L’articolo pubblicato su la Repubblica.
Che allo Zen una processione religiosa faccia l’inchino non davanti alla casa di un boss ma davanti alla caserma dei carabinieri è un fatto, è l’apertura di un sentiero alternativo rispetto alla strada battuta sinora. E che ogni forma di trionfalismo dovrebbe essere vietata per decreto è un punto di partenza imprescindibile nel cercare di ragionare su un prototipo di coscienza civile collettiva. Però qualcosa è accaduto nel quartiere dormitorio palermitano, anche se considerando l’esiguo numero di partecipanti al corteo si può tranquillamente parafrasare Neil Armstrong: un piccolo inchino per l’uomo, un discreto balzo per la comunità.
Il vero dibattito è adesso sul contesto in cui questo evento si è verificato e sulla maniera di narrarlo e/o interpretarlo. Esistono due scuole di pensiero, il cui contrasto è ancora più evidente dopo il successo del nuovo film di Franco Maresco, “La mafia non è più quella di una volta”. La crudezza dello Zen – che è la cristallizzazione della crudezza palermitana per impatto metaforico e valore simbolico – va esposta senza altri filtri che non siano quelli del linguaggio cinematografico, che è comunque un elemento di finzione, oppure esiste una narrazione che può descrivere il lato buio della luna senza per forza oscurarla tutta?

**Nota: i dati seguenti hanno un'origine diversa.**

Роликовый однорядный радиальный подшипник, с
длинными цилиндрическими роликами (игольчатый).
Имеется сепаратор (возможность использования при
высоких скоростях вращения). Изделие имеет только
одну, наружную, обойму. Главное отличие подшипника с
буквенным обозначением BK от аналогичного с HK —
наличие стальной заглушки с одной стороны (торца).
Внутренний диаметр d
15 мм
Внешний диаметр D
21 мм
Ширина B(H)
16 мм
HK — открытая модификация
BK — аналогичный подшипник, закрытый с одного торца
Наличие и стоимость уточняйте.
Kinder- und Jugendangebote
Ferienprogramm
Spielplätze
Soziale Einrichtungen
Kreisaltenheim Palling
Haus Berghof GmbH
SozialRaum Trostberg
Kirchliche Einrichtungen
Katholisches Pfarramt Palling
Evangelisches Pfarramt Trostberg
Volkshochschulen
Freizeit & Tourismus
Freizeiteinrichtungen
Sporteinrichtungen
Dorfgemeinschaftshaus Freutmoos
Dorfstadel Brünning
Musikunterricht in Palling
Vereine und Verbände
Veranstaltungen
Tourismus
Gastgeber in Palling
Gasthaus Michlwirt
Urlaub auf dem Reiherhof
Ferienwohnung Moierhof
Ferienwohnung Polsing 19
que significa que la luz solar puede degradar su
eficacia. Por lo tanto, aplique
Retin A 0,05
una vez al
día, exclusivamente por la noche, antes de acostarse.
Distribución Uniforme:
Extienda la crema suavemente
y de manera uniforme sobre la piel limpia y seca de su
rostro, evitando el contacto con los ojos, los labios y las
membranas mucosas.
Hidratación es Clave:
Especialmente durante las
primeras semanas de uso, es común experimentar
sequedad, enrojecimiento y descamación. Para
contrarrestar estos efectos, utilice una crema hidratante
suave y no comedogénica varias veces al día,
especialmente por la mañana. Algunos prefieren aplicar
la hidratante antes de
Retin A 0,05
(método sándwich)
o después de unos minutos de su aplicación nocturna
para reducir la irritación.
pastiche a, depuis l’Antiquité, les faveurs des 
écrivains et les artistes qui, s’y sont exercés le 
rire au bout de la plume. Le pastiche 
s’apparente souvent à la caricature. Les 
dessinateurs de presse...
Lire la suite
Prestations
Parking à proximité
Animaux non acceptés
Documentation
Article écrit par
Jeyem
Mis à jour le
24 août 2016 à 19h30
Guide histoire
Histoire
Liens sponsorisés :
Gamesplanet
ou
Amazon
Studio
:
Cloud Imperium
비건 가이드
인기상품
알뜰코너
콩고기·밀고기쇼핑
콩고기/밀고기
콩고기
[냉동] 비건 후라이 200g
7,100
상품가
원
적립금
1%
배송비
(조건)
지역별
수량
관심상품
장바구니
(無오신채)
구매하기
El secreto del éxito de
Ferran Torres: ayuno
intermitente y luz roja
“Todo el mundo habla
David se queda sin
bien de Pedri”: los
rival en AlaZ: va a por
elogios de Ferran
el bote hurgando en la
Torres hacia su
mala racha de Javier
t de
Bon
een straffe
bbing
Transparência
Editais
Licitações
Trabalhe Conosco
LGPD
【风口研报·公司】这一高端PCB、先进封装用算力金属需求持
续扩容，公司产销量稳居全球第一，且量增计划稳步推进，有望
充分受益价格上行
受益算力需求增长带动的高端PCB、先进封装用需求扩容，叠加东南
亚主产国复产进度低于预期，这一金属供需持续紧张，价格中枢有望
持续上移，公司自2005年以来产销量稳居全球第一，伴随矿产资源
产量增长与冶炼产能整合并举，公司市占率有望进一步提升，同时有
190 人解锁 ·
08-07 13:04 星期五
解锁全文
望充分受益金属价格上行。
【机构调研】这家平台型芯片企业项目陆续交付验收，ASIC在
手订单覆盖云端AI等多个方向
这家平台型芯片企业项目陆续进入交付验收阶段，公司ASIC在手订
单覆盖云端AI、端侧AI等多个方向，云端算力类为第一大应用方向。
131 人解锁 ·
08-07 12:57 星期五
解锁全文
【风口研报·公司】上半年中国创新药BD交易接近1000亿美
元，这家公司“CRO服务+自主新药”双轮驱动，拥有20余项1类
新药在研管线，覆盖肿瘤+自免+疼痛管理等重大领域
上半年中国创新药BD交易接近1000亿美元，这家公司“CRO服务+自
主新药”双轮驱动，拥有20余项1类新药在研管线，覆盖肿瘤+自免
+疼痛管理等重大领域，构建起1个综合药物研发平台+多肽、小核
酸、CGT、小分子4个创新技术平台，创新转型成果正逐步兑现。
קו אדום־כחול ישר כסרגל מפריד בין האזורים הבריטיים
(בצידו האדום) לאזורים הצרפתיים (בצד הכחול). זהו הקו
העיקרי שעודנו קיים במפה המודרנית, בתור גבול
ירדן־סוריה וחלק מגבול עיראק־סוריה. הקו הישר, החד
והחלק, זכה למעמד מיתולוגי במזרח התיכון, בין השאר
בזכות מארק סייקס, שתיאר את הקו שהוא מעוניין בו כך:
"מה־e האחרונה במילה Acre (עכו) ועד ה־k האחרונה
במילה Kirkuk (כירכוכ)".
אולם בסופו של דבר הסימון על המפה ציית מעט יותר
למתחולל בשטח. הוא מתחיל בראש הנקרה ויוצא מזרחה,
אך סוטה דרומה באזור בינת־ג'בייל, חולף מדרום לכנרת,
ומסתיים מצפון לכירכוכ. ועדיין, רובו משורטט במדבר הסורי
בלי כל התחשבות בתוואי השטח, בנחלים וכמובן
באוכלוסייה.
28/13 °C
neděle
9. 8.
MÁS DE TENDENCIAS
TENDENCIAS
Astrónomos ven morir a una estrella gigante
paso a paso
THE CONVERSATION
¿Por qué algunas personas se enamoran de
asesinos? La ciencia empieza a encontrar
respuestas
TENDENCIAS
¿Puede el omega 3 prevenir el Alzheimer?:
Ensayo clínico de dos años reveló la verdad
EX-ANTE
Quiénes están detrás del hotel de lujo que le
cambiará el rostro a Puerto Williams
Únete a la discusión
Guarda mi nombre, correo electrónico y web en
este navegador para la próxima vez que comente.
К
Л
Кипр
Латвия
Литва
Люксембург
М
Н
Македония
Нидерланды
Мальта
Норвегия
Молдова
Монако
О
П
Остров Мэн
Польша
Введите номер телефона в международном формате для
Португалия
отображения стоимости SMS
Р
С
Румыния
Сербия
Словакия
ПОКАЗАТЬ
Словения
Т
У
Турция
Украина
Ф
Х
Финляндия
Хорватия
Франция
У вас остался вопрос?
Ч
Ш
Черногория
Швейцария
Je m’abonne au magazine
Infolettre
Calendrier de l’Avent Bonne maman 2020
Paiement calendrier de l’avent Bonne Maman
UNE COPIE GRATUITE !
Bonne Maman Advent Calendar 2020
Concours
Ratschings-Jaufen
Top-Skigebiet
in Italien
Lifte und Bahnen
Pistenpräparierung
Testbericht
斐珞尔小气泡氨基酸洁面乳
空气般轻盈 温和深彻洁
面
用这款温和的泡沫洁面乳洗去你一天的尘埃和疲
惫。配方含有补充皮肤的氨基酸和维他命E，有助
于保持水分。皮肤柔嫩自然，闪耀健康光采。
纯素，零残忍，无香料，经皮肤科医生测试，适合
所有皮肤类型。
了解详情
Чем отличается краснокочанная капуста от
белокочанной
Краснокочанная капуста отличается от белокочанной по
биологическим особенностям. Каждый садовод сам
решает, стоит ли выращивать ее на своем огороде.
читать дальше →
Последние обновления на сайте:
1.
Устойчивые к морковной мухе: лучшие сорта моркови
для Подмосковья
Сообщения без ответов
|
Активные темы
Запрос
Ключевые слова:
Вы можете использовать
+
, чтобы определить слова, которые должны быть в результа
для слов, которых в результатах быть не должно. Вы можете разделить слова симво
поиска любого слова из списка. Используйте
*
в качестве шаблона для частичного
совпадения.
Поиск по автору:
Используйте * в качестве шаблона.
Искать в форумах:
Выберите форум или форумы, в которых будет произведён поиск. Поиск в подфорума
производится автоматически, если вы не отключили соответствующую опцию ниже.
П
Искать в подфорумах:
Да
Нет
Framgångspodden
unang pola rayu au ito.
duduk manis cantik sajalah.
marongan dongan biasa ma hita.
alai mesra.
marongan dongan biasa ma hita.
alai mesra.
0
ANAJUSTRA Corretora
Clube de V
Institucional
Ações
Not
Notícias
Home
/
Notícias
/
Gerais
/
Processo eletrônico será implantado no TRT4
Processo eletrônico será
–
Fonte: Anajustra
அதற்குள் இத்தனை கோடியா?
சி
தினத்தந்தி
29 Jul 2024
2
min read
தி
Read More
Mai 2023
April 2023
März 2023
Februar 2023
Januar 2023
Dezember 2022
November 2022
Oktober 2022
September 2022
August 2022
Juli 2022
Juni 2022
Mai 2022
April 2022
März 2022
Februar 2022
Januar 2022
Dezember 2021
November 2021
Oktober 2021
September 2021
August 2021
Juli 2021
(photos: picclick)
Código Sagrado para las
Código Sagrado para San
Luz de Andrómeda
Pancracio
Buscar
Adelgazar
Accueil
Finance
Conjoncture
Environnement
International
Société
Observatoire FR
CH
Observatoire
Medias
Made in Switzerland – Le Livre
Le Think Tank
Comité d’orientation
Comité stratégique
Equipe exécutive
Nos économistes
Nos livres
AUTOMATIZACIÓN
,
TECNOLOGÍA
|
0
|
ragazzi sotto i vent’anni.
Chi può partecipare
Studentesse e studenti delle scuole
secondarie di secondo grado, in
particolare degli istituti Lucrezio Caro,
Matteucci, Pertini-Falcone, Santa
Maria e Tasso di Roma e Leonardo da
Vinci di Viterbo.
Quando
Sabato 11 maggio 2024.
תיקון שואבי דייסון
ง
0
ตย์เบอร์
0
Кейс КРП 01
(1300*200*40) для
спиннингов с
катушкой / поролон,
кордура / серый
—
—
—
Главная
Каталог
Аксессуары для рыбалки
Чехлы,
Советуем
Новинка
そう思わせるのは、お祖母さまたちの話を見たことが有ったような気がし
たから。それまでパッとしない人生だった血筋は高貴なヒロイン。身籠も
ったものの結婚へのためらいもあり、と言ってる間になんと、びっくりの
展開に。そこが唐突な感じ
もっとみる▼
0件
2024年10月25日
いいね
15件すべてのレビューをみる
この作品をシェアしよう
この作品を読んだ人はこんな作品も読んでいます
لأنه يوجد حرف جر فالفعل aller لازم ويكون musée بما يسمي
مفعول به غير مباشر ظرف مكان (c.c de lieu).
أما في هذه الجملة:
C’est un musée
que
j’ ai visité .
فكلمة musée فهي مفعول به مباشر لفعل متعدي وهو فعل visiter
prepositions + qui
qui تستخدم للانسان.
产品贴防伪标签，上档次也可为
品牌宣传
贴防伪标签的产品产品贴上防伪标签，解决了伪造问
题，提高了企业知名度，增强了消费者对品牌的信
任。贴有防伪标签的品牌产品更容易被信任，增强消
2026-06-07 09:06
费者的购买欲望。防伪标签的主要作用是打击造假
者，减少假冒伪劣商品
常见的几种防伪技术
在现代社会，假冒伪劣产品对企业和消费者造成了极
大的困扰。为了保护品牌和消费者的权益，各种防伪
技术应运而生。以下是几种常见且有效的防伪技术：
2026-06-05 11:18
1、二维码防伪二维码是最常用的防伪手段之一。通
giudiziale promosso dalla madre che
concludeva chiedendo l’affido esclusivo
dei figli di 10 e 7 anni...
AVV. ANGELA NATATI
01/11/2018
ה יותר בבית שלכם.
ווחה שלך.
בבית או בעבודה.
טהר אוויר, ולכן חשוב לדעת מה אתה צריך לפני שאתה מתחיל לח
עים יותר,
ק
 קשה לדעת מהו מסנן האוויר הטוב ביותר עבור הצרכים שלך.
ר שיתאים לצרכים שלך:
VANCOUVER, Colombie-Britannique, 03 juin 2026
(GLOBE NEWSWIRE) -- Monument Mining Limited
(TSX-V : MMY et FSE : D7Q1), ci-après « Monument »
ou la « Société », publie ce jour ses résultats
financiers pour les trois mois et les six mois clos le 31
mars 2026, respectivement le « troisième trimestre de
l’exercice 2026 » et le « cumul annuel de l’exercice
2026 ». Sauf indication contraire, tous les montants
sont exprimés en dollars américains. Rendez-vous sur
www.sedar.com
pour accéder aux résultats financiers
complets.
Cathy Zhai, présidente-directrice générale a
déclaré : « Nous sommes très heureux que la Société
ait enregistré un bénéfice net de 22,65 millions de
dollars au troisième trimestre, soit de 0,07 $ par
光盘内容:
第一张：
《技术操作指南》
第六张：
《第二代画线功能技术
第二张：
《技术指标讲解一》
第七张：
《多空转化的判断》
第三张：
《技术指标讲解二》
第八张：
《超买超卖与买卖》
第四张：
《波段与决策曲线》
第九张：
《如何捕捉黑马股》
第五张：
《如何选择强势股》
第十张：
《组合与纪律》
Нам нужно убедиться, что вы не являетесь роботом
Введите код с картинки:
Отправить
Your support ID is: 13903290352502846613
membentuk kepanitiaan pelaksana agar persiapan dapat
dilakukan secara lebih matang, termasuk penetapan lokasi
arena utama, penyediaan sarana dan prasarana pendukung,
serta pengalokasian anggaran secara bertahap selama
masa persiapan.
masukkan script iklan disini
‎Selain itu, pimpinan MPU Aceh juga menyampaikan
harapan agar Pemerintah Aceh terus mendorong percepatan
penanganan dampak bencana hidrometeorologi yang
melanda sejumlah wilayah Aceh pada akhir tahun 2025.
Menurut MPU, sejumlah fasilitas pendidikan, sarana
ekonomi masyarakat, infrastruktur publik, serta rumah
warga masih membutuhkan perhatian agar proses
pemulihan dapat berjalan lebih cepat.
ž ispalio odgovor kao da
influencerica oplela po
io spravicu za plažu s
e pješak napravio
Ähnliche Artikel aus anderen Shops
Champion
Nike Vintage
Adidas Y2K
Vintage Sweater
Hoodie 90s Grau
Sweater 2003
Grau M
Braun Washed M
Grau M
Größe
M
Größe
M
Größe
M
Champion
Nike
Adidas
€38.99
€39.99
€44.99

La partita sul rilancio della credibilità di una città che si specchia nel suo quartiere simbolo per degrado e divieto di speranza, si gioca non solo sui fatti ma anche su come incatenarli logicamente. Palermo ha uno strabismo narrativo di se stessa che ha pochi termini di confronto in tutto il mondo. Una visione laica dell’apparente miracolo è l’unico modo per smetterla di scolpire il pregiudizio sulla roccia di confine tra città-bene e città in abbandono.